Before going to college, it’s important for teenagers to be comfortable going to a doctor on their own and talking to a doctor on their own. The good news: your pediatrician will partner with you to help your adolescent develop those skills. Here’s how this change in the doctor and teen health routine typically works:
Advice For The Teen Doctor Visit
It Starts Before the Risk Taking Years.
“Each pediatrician’s office is different. But around age 12, I start seeing the patient first with the parent and then alone,” explains Dr. Jen Trachtenberg, a pediatrician and clinical assistant professor of pediatrics at the Mount Sinai School of Medicine. “I start at that young age because even though a 12 year old may not think they need to talk to me about anything, you never know what is going to come up.”
Starting at an early age means a pediatrician can build a confidential relationship before a teenager becomes sexually active, starts experimenting with drugs or alcohol, or engages in other harmful behaviors (like disordered eating and cutting). “So, by the time they are 16, they know their mom is not going to be in the room and can talk about personal decisions or more risk-taking decisions,” says Trachtenberg, who’s also the author of The Smart Parent’s Guide to Getting Your Kids through Check Ups, Illnesses and Accidents.
Teenagers Need Confidentiality Too.
Parents should anticipate that the pediatrician won’t necessarily share all the details of her conversations with your adolescent. In fact, in most states, doctors are not required to share a minor’s medical information with a parent unless the minor is a danger to himself or others or has been abused. Privacy is an important component of teen health.
Your Pediatrician is Still Your Partner.
That said, this transition is not about withholding information from parents — or undermining their authority. It’s more about creating the opportunity for teenagers to develop a relationship with a trusted medical provider. “It’s so important to have some confidentiality between myself and the child, so he has someplace to go if he needs to,” says Trachtenberg. If you are concerned, speak with your pediatrician to find out under what circumstances she’ll bring you into the conversation. In general, up until the age of 18, minors have only limited rights to manage their own health care decisions.

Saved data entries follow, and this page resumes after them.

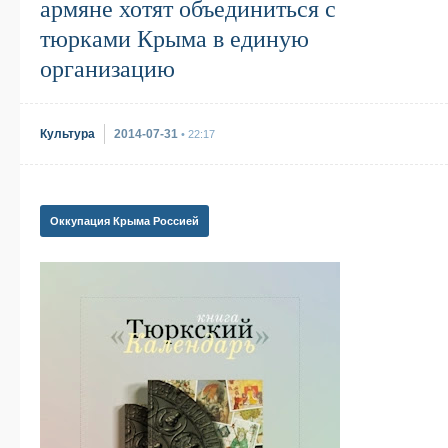
армяне хотят объединиться с
тюрками Крыма в единую
организацию
Культура
2014-07-31
• 22:17
Оккупация Крыма Россией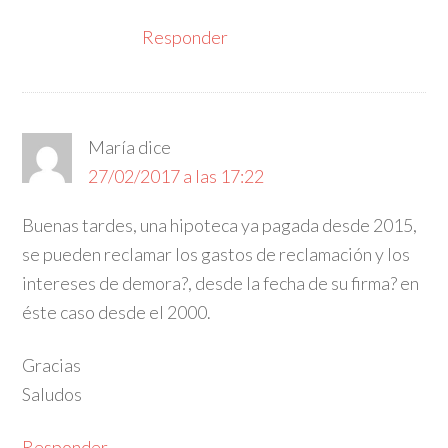
Responder
María
dice
27/02/2017 a las 17:22
Buenas tardes, una hipoteca ya pagada desde 2015,
se pueden reclamar los gastos de reclamación y los
intereses de demora?, desde la fecha de su firma? en
éste caso desde el 2000.
Gracias
Saludos
Responder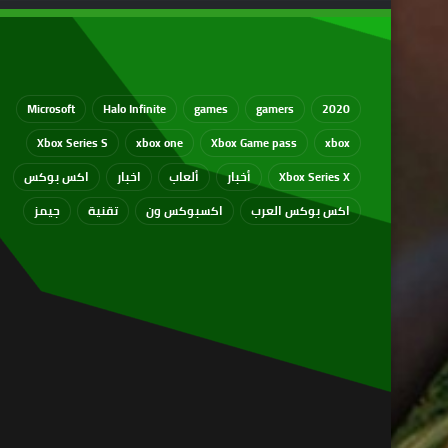
Microsoft
Halo Infinite
games
gamers
2020
Xbox Series S
xbox one
Xbox Game pass
xbox
Xbox Series X
أخبار
ألعاب
اخبار
اكس بوكس
اكس بوكس العرب
اكسبوكس ون
تقنية
جيمز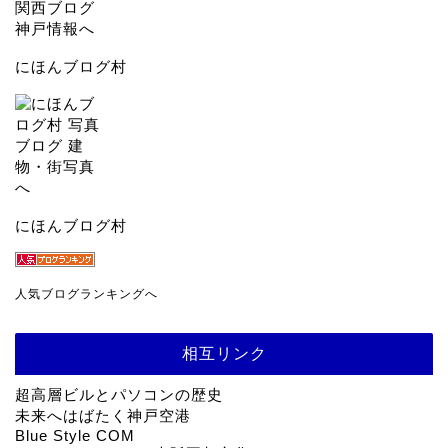
にほんブログ村
にほんブログ村
人気ブログランキングへ
相互リンク
超高層ビルとパソコンの歴史
未来へはばたく神戸空港
Blue Style COM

Consider College (and HIPPA).
When a teenager turns 18, HIPPA — the Health Insurance Portability and Accountability Act — mandates that parents no longer have the right to access their teenager’s medical information. That means that unless your teenager waves her HIPPA rights, you will not be informed about her health-care activities when she’s at college unless she tells you herself. (And that includes physical and mental health.) This is why your pediatrician will work with you to make sure that your 18 year old will be capable when it comes to handling her health care needs.
So, When to Stop Going?
Before a child turns 18, parents should plan on going to routine doctor’s appointments, while anticipating they may spend some — or all — of the visit in the waiting room. But after 18, your teenager is an adult in the eyes of the medical community. It becomes a conversation between you and your teenager about what she wants.